Il n’y a également pas de discrimination dans les récompenses. Aucune distinction n’est faite entre les hommes, les femmes ni les disciplines. Ski, patinage ou lancer de javelot, en France tous les athlètes sont logés à la même enseigne, été comme hiver. Il en va de même pour les athlètes paralympiques, ainsi que leurs guides.

D’un pays à l’autre, des récompenses différentes

Mais tous les pays n’offrent pas les mêmes primes à leurs sportifs olympiques. Et les écarts sont parfois démesurés d’une nation à l’autre. Le Canadien Mikaël Kingsbury, sacré champion olympique sur les bosses à Pyeongchang, a reçu 20 000 dollars canadiens, soit un peu moins de 13 000 €, le montant pour une médaille de bronze française.
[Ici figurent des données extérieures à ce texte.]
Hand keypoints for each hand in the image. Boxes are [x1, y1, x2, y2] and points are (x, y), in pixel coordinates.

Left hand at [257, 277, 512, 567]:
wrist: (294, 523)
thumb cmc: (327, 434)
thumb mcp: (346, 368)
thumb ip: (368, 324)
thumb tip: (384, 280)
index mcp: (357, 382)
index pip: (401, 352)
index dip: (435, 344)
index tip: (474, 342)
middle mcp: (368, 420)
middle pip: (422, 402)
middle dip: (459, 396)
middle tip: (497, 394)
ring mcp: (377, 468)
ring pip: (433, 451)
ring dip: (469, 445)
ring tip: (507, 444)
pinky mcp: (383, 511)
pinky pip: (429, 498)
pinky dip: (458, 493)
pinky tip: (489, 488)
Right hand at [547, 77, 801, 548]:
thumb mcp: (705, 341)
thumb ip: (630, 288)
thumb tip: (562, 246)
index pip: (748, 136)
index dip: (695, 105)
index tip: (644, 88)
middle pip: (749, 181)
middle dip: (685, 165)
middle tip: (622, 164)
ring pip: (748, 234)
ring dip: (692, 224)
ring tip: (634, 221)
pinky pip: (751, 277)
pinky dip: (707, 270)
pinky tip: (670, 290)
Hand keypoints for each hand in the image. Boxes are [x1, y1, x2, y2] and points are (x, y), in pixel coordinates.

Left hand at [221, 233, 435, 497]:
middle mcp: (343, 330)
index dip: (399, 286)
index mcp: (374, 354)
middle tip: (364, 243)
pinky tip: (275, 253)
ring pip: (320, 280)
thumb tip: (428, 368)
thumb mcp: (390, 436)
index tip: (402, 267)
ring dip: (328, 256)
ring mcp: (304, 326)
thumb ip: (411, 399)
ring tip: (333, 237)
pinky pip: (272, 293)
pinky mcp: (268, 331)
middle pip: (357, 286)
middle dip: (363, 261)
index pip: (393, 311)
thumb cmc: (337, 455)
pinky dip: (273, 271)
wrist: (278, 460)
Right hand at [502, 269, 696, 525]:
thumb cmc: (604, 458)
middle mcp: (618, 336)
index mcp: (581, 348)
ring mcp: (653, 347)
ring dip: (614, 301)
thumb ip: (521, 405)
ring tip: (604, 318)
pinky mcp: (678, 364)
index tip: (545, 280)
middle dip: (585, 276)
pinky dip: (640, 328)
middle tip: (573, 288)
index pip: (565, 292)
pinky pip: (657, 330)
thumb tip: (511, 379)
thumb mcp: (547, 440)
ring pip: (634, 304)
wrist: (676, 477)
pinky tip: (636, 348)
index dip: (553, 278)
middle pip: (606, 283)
Les Américains, eux, ont fixé la prime à la hausse. L’or olympique rapporte environ 30 000 €. Une prime non imposable, contrairement à celle des Canadiens.
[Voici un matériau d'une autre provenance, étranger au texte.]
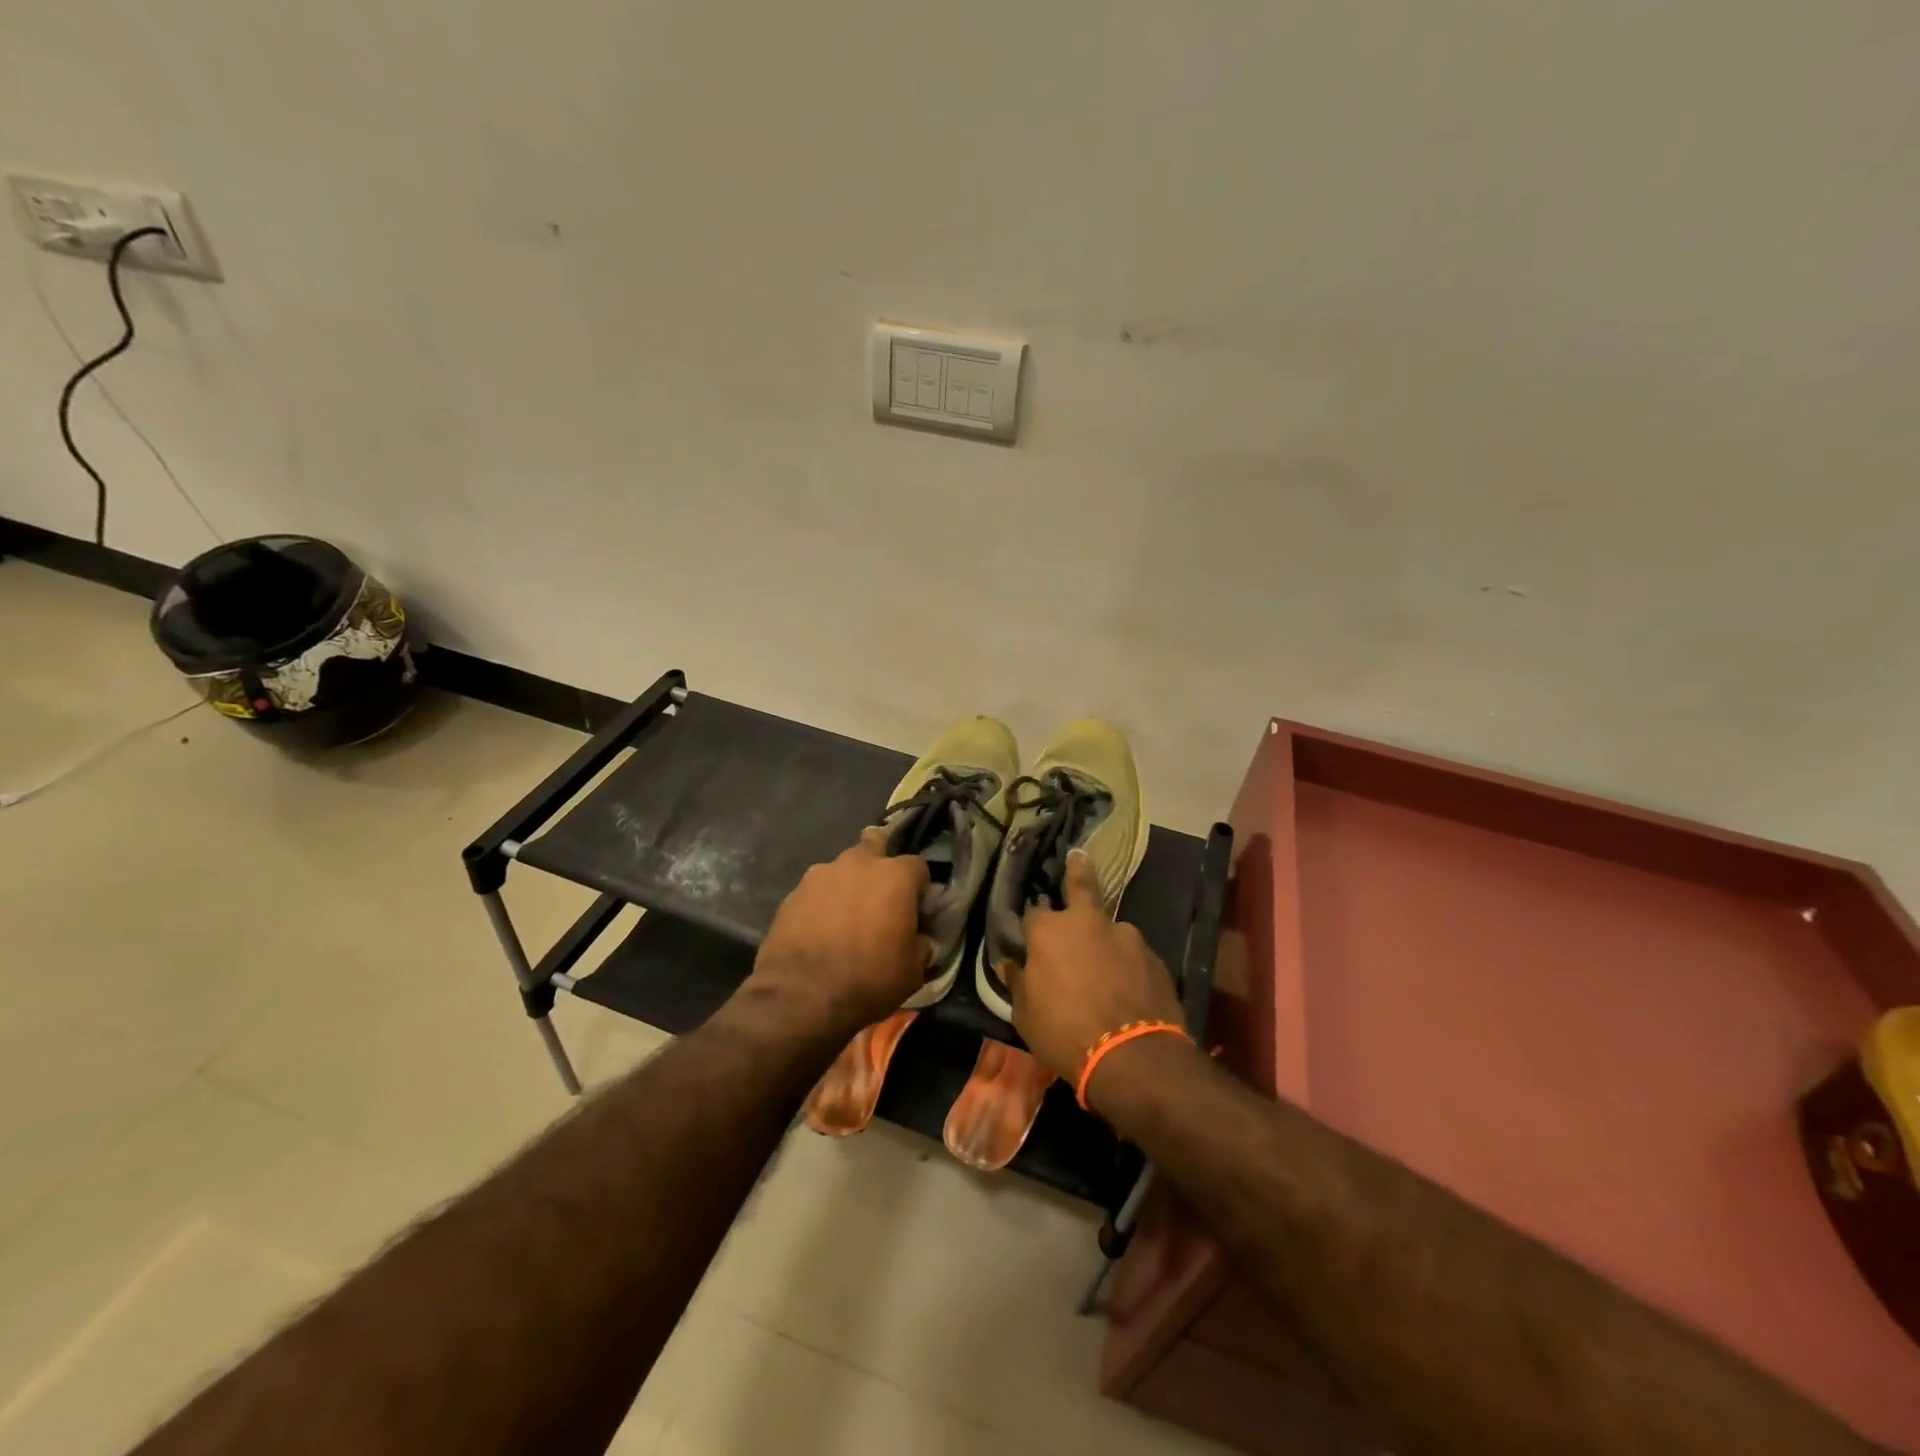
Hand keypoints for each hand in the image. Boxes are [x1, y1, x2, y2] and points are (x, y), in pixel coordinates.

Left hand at [748, 828, 931, 1032]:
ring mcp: (821, 875)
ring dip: (847, 884)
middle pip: (874, 844)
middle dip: (879, 860)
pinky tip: (819, 929)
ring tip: (845, 916)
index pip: (918, 866)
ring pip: (841, 868)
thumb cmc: (869, 979)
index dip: (919, 887)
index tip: (916, 908)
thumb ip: (920, 946)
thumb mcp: (912, 971)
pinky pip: (815, 891)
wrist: (802, 995)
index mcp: (895, 876)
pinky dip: (821, 903)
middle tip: (879, 893)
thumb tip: (920, 941)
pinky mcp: (792, 893)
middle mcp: (858, 864)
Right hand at [1007, 850, 1185, 1092]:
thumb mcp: (1026, 1016)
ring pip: (1110, 929)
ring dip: (1105, 941)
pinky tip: (1128, 988)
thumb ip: (1019, 983)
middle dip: (1078, 869)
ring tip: (1106, 970)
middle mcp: (1087, 922)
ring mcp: (1126, 935)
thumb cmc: (1065, 1034)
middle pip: (1082, 884)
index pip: (1032, 914)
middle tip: (1079, 855)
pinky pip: (1133, 955)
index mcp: (1049, 931)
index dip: (1031, 927)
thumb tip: (1010, 965)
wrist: (1132, 1057)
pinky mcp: (1154, 956)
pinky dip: (1127, 965)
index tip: (1030, 938)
Au petit jeu des primes, c’est le Kazakhstan qui se montre le plus généreux. Ce pays d’Asie, au régime présidentiel considéré comme autoritaire ayant à sa tête Noursoultan Nazarbayev, offre un peu plus de 200 000 € pour qu’un de ses athlètes ramène l’or au pays. Mais qui dit récompense élevée ne dit pas nombre de médailles important.

Le Kazakhstan n’a en effet placé aucun de ses sportifs sur la plus haute marche d’une épreuve des Jeux d’hiver depuis 1994, à Lillehammer en Norvège. Mais les Kazakhs, s’ils offrent un titre, ne battront pas le record du Singapourien Joseph Schooling, qui a empoché plus de 600 000 en 2016 à Rio, grâce à son succès sur 100 m papillon.

Tentez les enchères pour empocher le jackpot

Enfin d’autres nations optent pour une approche différente. Des pays scandinaves, comme la Norvège ou la Suède, n’offrent pas de bonus pour une médaille, mais réinjectent des sommes dans le développement des athlètes. Les médaillés, eux, pourront toujours revendre leur breloque au prix du métal.

À Pyeongchang, une médaille d’or pèse 586 grammes, dont 6 petits grammes d’or véritable et de l’argent plaqué. Sur le marché des métaux précieux, l’objet aurait une valeur d’environ 450 €. Dérisoire, en comparaison de la valeur symbolique d’une médaille olympique.

Pour l’argent, dont la pièce avoisine les 580 grammes, cela vaudrait 235 €. Et le bronze, qui affiche 493 grammes sur la balance, n’a pas une valeur financière très élevée.

Ces chiffres sont sensiblement les mêmes que lors des JO brésiliens de 2016. Alors pour faire le vrai bon coup financier, il faut peut-être opter pour la vente aux enchères, comme le boxeur Vladimir Klitschko. L’Ukrainien vendait sa médaille remportée à Londres en 2012 pour près d’un million de dollars.

Le record de la médaille achetée à prix d’or revient à celle de Jesse Owens, meilleur sprinteur de l’entre-deux-guerres, partie pour 1,5 million de dollars. Le tour de cou est offert.